Upgrading the Slackware Kernel Safely

Date: April 2, 2026

This page is my running guide and notes for upgrading the kernel on Slackware while keeping a known working boot option available.


What this guide covers


Before starting

Before doing anything, make sure you still have a known good kernel entry in GRUB. Do not remove your old working kernel until the new kernel has booted successfully.


Check current kernel

uname -r

This shows the kernel you are currently running.


Go to the kernel source directory

cd /usr/src/linux

Make sure this points to the source tree you actually want to build.


Use your current config

cp /boot/config-$(uname -r) .config
make olddefconfig

This uses your current kernel config as the base and updates it for the new source tree.


Build the kernel

make -j8
make modules_install

Adjust the -j8 value to match your system.

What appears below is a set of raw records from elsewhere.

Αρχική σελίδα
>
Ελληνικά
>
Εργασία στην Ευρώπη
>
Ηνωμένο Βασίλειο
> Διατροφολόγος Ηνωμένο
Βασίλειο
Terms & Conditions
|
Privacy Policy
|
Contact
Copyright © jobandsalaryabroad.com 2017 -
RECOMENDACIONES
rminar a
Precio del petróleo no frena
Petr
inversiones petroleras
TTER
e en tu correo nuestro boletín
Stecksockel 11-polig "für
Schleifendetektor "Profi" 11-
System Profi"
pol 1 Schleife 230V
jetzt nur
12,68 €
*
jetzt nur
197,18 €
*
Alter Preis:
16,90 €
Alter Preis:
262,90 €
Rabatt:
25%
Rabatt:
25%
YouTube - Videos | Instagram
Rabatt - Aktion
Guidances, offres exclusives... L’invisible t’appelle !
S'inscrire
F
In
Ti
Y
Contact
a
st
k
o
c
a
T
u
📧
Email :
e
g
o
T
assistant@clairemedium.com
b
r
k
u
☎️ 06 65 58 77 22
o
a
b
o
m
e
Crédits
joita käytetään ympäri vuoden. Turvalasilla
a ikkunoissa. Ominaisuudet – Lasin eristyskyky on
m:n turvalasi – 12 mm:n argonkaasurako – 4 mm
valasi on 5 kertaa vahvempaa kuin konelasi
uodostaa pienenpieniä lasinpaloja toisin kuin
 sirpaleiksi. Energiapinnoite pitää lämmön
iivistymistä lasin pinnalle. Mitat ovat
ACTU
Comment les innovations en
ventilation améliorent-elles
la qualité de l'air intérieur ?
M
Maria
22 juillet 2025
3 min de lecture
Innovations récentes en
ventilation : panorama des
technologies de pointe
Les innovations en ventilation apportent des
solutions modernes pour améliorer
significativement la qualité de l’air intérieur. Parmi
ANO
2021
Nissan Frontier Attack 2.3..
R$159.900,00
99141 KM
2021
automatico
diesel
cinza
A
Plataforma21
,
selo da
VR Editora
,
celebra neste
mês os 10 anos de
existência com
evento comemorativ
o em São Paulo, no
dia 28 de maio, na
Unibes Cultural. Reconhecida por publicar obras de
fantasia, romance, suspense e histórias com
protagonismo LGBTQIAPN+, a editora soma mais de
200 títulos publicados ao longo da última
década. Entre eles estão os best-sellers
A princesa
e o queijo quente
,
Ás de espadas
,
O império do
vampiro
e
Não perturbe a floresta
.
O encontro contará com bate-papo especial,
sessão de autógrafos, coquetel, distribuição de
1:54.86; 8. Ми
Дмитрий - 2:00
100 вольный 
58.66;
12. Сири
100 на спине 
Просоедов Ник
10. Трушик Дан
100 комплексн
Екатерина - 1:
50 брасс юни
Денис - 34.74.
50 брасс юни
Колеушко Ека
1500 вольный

Copy kernel files into /boot

cp arch/x86/boot/bzImage /boot/vmlinuz-custom
cp System.map /boot/System.map-custom
cp .config /boot/config-custom

I prefer using unique names so I do not overwrite my known working files.


Create initrd if needed

mkinitrd_command_generator.sh -k 6.x.x

Use the output of the generator and create the initrd for the exact kernel version you built.


Update GRUB

grub-mkconfig -o /boot/grub/grub.cfg

After this, verify that the new kernel appears in the GRUB menu while the old one is still present.


Reboot and verify

Reboot into the new kernel, then confirm the system is running what you expected.

uname -r

Things I watch for after boot


Troubleshooting

Kernel boots but modules are missing

Make sure make modules_install completed successfully and that you booted the kernel that matches the installed modules.

System does not boot

Boot the older known working kernel from GRUB and review the kernel, initrd, and GRUB entries.

NVIDIA driver breaks

Rebuild or reinstall the NVIDIA driver for the new kernel if needed.

Wrong initrd

Regenerate the initrd for the exact kernel version you installed.


My notes

Add your own real-world notes here, such as:


Final thoughts

The safest approach is to treat kernel upgrades as reversible. Keep the old kernel, label files clearly, and confirm the new install works before cleaning anything up.